Search code examples
word2vec

What is the correct definition of window size for Word2Vec (CBOW and Skip-gram)?


Which one is the correct definition of the window size in Word2Vec (CBOW and Skip-gram)?

After examining multiple resources on how Word2Vec (CBOW and Skip-gram) works, I discovered that there are two ways in which people define the window size:

The window size is represented by an integer, indicating the number of words before or after the target word (excluding the target word itself). For example, with a window size of 3: "The quick brown fox jumps over the lazy dog." (Resource: https://www.tensorflow.org/tutorials/text/word2vec)

The window size is represented by an integer, indicating the number of words before and after the target word, including the target word itself. For example, with a window size of 3: "The quick brown fox jumps over the lazy dog." (Resource: http://jalammar.github.io/illustrated-word2vec/)

Which one is correct and why?


Solution

  • The original word2vec.c example implementation, released by the authors of the paper which introduced & named the word2vec algorithm, used the 1st interpretation: window indicates the number of context words on each side of the the center/target word.

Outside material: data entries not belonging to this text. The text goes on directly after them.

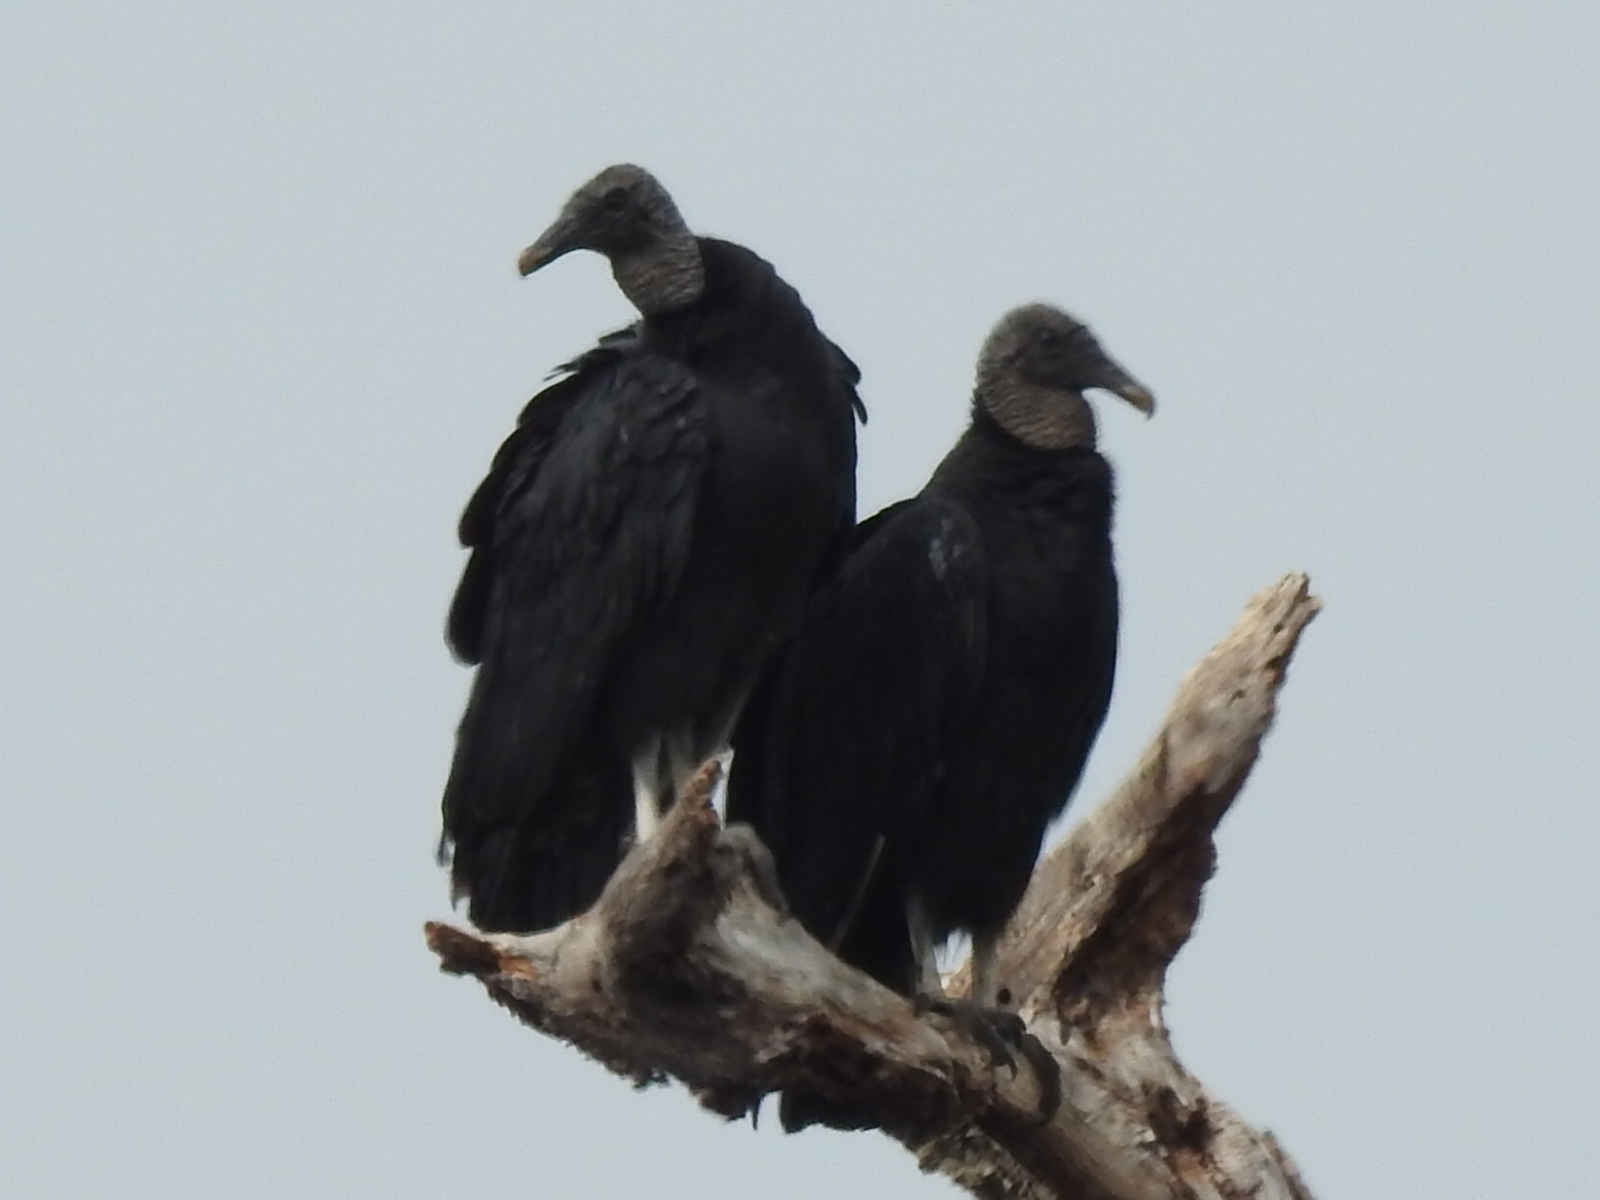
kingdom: Animalia
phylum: Chordata
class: Aves
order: Accipitriformes
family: Cathartidae
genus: Coragyps
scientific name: Coragyps atratus
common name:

    So, window=3 means up-to-six words are considered.

    Other writeups or implementations might have their own reasons for picking an alternate convention, but that would be in conflict with the early precedent. (Counting the center word also introduces an extra inefficiency in interpreting even-sized parameters: how would 4 and 5 mean anything different?) In my experience, most implementations follow the original word2vec.c approach.

    Another relevant note: the original implementation used the configured window as the maximum count of words on each side to consider. For each individual micro-example – context-words to center-word – some 'effective window' in the range from 1 to configured-window was chosen. This serves to essentially weight nearer words more highly – the direct neighbors are considered every time, the window-away words only 1 / window of the time – by doing less total calcualation comapred to an alternative approach that might, for example, scale-down more-distant words' influence by some flaoting-point multiplication.